### Passage to read:

______________________________

The speed with which the book selling sector collapsed—Waldenbooks, Borders, hundreds if not thousands of independent booksellers—has only recently been rivaled. By the electronics sector.

And again, it is a combination of what was revolutionary about Amazon (and Walmart) combined with some baffling decisions and perplexing identity crises by electronics stores. The numbers are staggering, as pointed out in this Atlantic Monthly article:

RadioShack’s long slide coincides [with] the steep ascendance of Amazon as America’s great brick-and-mortar destroyer. In 2003, Amazon and RadioShack each had about $5 billion in sales, as WSJ business editor Dennis Berman pointed out. Last year, Amazon had $75 billion to RadioShack’s $3.5 billion.

Some further comparison is illuminating: At the end of 2013, RadioShack had 5,000 brick-and-mortar stores with 27,500 employees and $3.5 billion in sales, which is $127,000 in sales per employee. Its website is the 1,066th most popular in the world. At the end of 2013, Amazon had zero brick-and-mortar stores with 117,300 employees (full- and part-time) and $75 billion in sales, which is $640,000 in sales per employee.

Once upon a time, a decade ago, RadioShack and Amazon were the same size. But RadioShack has had six logos and changed its name twice since the late 1990s. Its annual Christmas advertising blitz has included gimmicks like casting Shaquille O’Neal as a spokesman, promoting itself as the public’s wireless destination, installing “fulfillment lockers” in stores (so Amazon customers who did not want things shipped to their homes could have them shipped to their local RadioShack (!) just to bring customers into the stores), and, it is worth repeating, decisively changing its name to “The Shack” and then decisively back. More than one writer has pointed out that “” is an oxymoron and is also the history of technology in one mouthful. This year, during the most-watched Super Bowl in history, viewers saw the company make fun of itself in a way that won the company a lot of affection but probably not one single new customer.

______________________________

### Work task 1:
Please list every gimmick that the passage above on RadioShack and Amazon names as part of RadioShack's annual Christmas advertising blitz.
### Work task 2:
Answer these from the passage above on RadioShack and Amazon:
(a) In 2003, about how much in sales did each company have?
(b) How many brick-and-mortar stores did RadioShack have at the end of 2013?
(c) How many employees did Amazon have at the end of 2013?
### Work task 3:
Carry the passage above on RadioShack and Amazon forward from its final sentence.

### Data under study:
______________________________

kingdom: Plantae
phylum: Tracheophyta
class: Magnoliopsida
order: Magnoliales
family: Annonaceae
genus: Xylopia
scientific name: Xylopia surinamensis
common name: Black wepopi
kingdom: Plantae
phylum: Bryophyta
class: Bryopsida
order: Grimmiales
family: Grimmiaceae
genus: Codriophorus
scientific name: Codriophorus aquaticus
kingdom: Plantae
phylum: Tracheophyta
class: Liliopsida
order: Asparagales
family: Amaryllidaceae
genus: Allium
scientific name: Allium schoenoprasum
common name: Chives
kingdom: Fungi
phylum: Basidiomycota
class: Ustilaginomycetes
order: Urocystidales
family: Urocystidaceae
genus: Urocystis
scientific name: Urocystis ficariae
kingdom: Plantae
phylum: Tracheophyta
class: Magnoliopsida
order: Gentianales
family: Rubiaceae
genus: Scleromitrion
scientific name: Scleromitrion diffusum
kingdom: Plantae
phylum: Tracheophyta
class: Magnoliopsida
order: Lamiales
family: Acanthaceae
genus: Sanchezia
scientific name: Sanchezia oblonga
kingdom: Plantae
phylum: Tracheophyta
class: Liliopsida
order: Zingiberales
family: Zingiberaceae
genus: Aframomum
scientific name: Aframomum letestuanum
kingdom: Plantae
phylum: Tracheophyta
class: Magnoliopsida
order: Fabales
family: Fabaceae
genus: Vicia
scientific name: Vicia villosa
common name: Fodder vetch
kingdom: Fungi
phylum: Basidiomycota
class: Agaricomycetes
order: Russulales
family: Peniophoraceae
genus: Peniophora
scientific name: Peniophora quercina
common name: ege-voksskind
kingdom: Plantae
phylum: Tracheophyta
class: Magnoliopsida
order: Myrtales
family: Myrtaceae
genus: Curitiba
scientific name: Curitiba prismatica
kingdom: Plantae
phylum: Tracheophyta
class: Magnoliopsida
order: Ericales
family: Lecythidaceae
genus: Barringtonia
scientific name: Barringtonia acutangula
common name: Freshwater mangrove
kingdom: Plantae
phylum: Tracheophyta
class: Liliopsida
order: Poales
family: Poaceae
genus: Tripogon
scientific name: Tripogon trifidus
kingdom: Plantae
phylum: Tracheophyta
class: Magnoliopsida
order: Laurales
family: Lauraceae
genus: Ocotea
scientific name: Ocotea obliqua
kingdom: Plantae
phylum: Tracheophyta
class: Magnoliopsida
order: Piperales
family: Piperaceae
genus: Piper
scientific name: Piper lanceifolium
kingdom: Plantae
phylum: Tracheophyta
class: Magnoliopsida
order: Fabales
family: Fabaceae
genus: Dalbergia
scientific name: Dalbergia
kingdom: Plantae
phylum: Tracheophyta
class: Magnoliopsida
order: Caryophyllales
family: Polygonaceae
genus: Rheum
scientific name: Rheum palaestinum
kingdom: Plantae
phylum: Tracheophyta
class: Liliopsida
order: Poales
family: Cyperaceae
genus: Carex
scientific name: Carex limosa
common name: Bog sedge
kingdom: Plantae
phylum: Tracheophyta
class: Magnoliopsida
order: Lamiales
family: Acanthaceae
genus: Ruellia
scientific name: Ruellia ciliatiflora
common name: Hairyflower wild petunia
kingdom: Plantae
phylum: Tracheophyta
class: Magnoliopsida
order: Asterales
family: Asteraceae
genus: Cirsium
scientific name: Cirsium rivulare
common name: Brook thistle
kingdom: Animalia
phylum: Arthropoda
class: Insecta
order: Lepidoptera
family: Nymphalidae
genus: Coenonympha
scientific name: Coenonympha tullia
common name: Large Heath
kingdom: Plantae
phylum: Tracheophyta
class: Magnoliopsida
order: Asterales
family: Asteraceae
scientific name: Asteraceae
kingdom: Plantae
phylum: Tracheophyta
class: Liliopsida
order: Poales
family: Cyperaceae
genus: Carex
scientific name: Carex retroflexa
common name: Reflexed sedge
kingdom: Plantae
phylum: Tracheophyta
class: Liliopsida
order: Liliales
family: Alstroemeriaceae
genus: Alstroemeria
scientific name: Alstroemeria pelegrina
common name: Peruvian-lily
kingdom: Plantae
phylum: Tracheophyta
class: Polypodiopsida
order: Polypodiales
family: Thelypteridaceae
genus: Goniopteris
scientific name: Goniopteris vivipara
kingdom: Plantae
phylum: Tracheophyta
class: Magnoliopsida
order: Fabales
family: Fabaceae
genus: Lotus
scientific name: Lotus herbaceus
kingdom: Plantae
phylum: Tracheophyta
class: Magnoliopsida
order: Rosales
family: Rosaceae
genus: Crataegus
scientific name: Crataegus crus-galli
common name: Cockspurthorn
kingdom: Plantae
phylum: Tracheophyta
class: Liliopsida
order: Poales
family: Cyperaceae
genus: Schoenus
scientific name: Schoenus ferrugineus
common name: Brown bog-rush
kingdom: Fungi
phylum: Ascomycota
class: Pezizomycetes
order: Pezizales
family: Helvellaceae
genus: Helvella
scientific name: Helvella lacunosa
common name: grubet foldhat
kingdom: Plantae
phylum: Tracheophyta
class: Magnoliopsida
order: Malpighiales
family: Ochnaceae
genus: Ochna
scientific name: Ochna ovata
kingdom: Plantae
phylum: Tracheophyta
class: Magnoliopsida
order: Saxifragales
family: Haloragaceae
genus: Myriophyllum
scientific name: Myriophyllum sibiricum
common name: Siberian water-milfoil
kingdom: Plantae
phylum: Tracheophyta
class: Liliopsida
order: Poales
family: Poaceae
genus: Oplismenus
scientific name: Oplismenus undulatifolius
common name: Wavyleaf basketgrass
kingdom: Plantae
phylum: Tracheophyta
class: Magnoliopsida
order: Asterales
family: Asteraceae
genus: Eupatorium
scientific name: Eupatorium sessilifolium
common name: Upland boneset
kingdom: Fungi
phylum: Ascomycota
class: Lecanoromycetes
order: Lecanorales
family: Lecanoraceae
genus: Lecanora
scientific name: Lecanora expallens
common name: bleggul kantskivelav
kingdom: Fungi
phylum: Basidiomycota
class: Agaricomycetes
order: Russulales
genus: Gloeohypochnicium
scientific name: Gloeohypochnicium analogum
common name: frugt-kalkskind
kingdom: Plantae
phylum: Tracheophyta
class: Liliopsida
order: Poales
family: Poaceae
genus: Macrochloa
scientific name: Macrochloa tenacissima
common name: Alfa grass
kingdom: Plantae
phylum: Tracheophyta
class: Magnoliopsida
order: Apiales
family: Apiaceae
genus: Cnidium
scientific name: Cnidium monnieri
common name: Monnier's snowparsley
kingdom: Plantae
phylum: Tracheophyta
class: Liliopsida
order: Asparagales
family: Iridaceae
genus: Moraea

______________________________

### Expected answer 1:
- Casting Shaquille O'Neal as a spokesman
- Promoting itself as the public's wireless destination
- Installing "fulfillment lockers" in stores, so Amazon customers could have things shipped to their local RadioShack
- Changing its name to "The Shack" and then back

### Expected answer 2:
(a) About $5 billion each.
(b) 5,000.
(c) 117,300, full- and part-time.

### Expected answer 3:
In fact, according to the Wall Street Journal’s online publication, MarketWatch, “On March 4, RadioShack’s ‘consumer perception’ among American adults who made a purchase in the store within the previous 90 days was just 8%, according to an analysis carried out for MarketWatch by YouGov BrandIndex.” In English, of those people who recently spent real money in a real RadioShack, only 8% were aware of RadioShack as an anything. For comparison, Best Buy gets a 22% customer perception rating. So the amusing ad did nothing except declare that, yes, we know you know we think we are out-of-touch, but, um, we won’t be like that anymore. “Come see what’s possible when we do things together,” is the new slogan. Are you asking me or telling me? Um, “things?”

What do all the recent headlines generated by the news of RadioShack’s imminent imminence mean, really? What are we telling ourselves about what we think we are (maybe) going to miss, if 92% of RadioShack’s actual money-spending customers were not even aware they spent that money in a RadioShack? Most of the business analyst articles are not about the changing face of retail in the face of a hundred-year-old company’s demise but head-shaking premature obituaries, neither musings about ways forward for the company nor attempts to explain how RadioShack has managed to stay alive after so many previous obits.

RadioShack is the company whose image for more than a decade has been “the store that thinks you need to be reminded of its image.” Sometimes the R is sans serif and sometimes it is serif, sometimes we are “The Shack” and sometimes … when a company does not know why it is in business, just that it wants to remain in business, it closes, sometimes quickly, sometimes slowly.

It will always de-materialize if you don’t work for it.